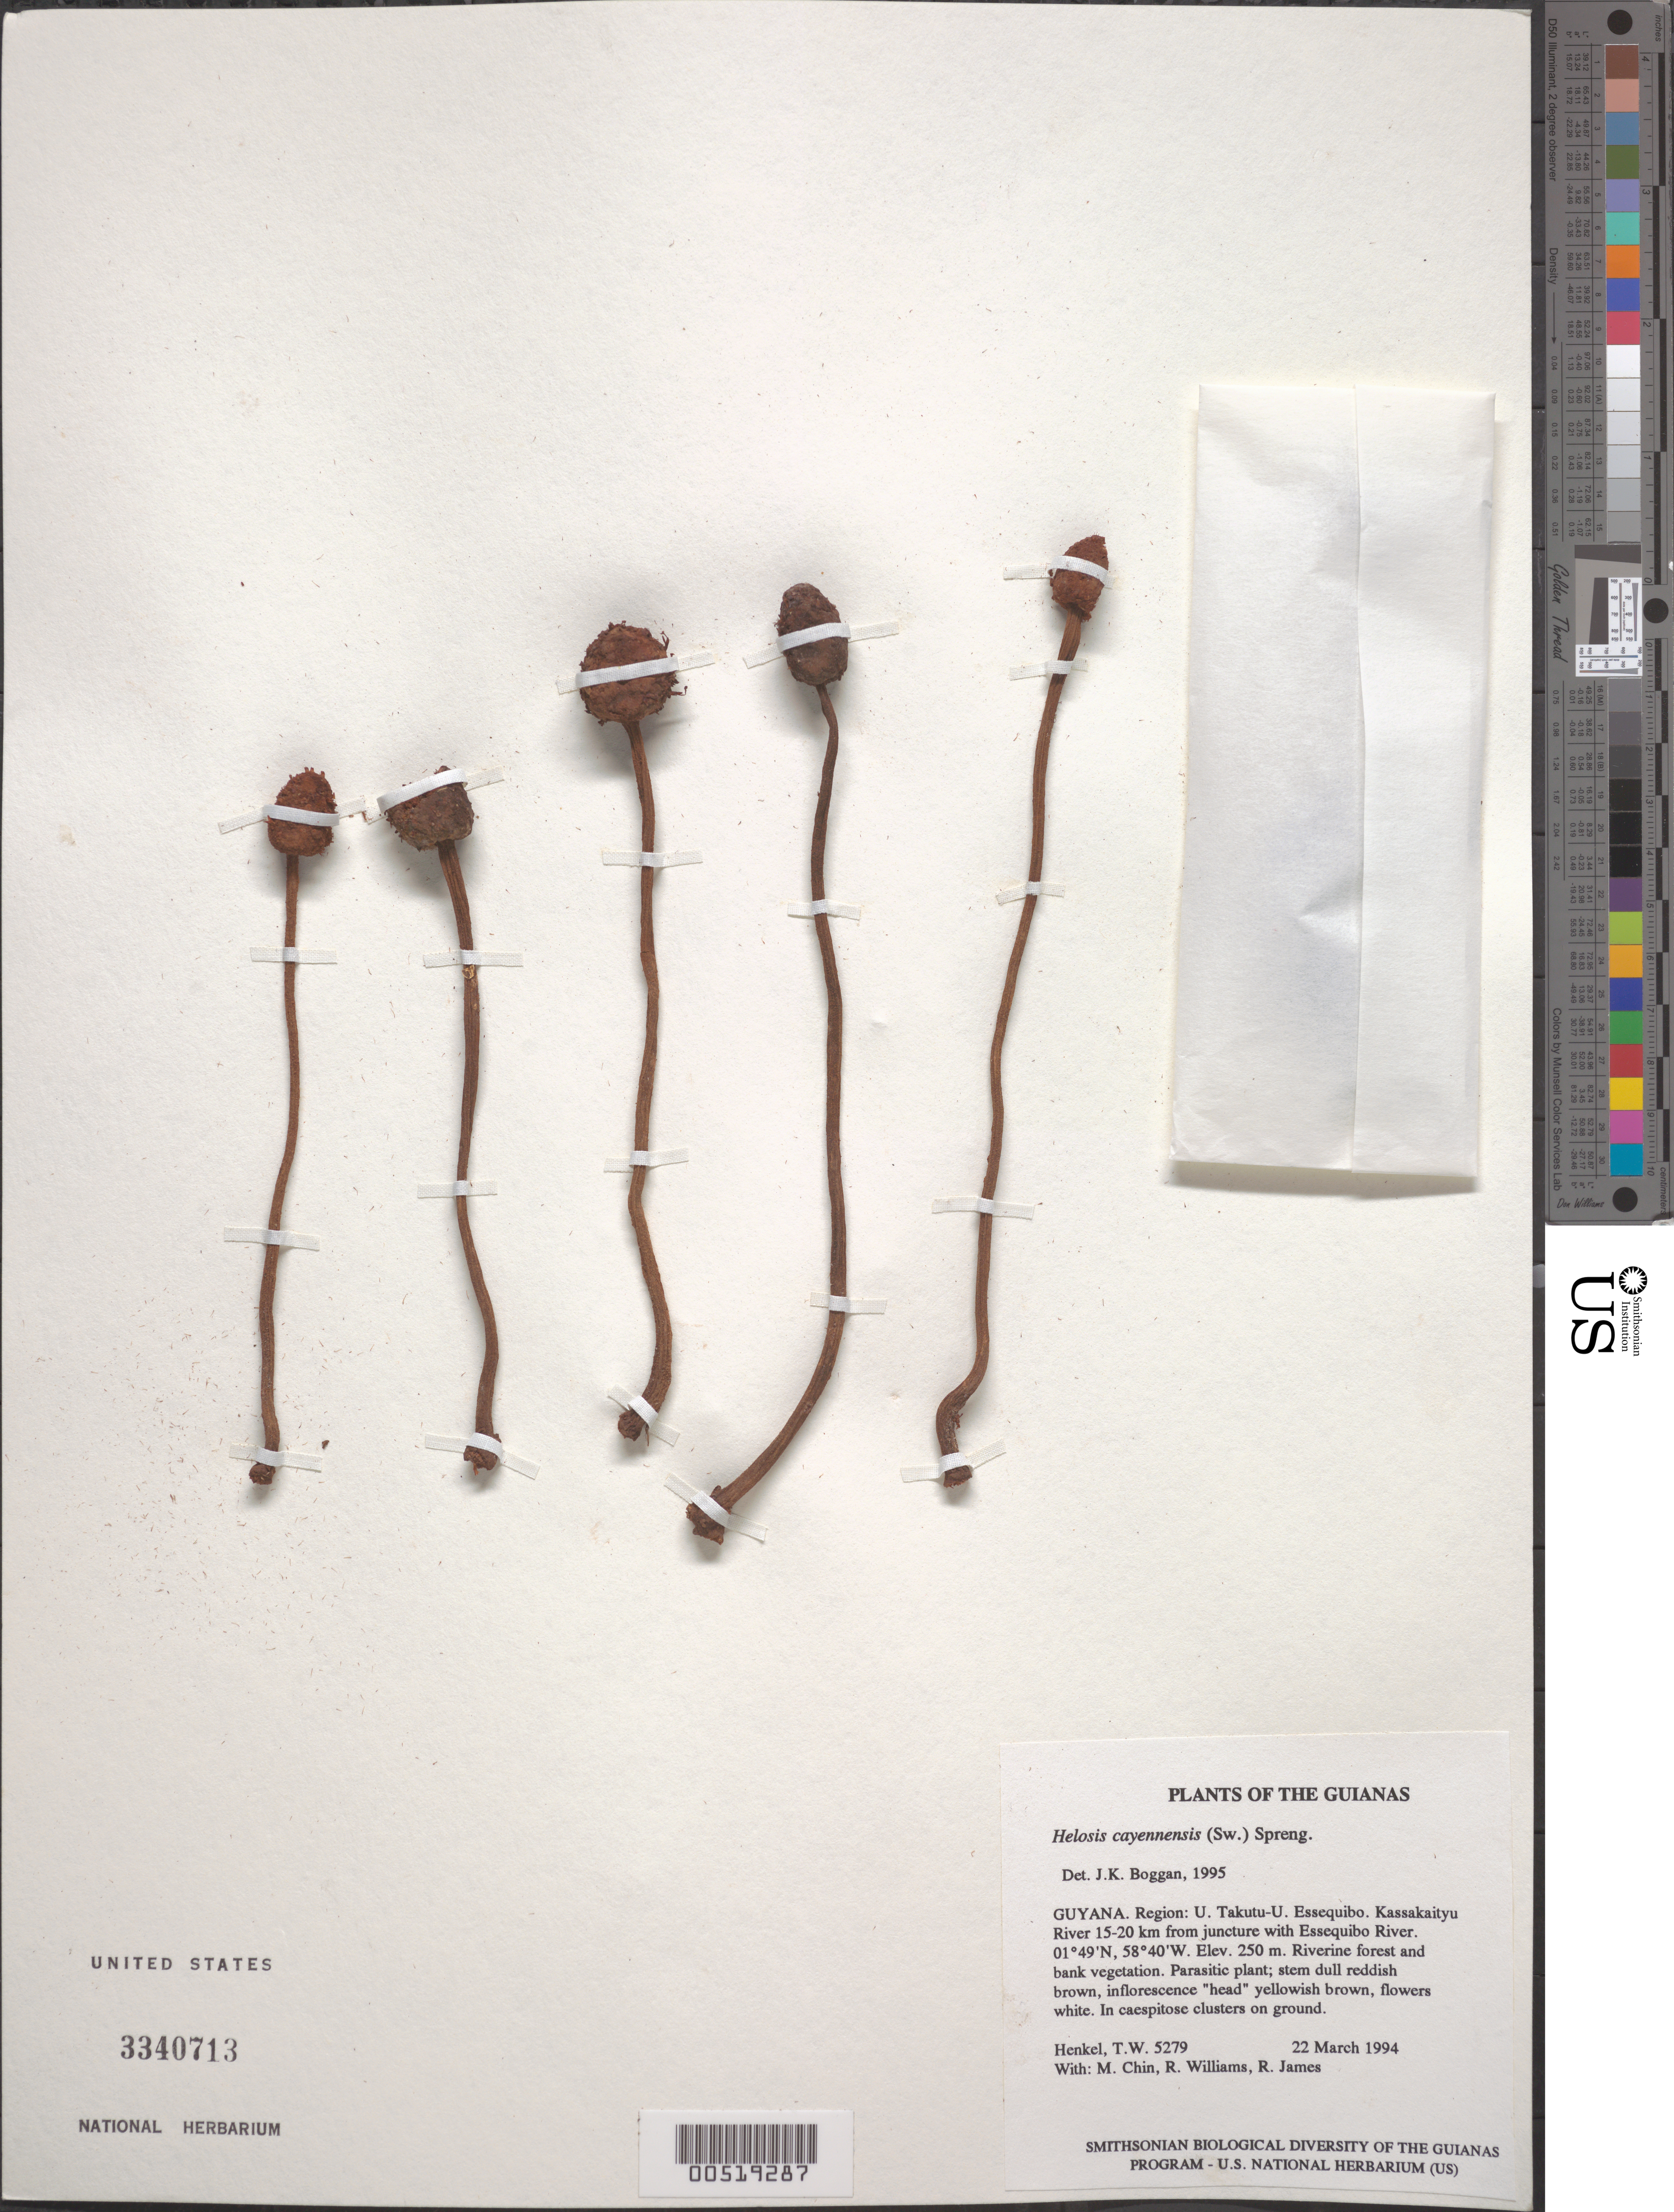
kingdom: Plantae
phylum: Tracheophyta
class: Magnoliopsida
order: Santalales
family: Balanophoraceae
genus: Helosis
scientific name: Helosis cayennensis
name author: (Sw.) Spreng.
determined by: Boggan, J. K., (US), NMNH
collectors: T. Henkel, M. Chin, R. Williams & R. James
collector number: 5279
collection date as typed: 22 March 1994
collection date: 1994-03-22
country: Guyana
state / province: U. Takutu-U. Essequibo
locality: Kassakaityu River 15-20 km from juncture with Essequibo River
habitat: Riverine forest and bank vegetation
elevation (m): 250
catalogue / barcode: US 3340713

....

# Task description
Count the lines in the entries above that contain the string "collection", treating uppercase and lowercase as different. Reply with the number alone.

# Full answer
2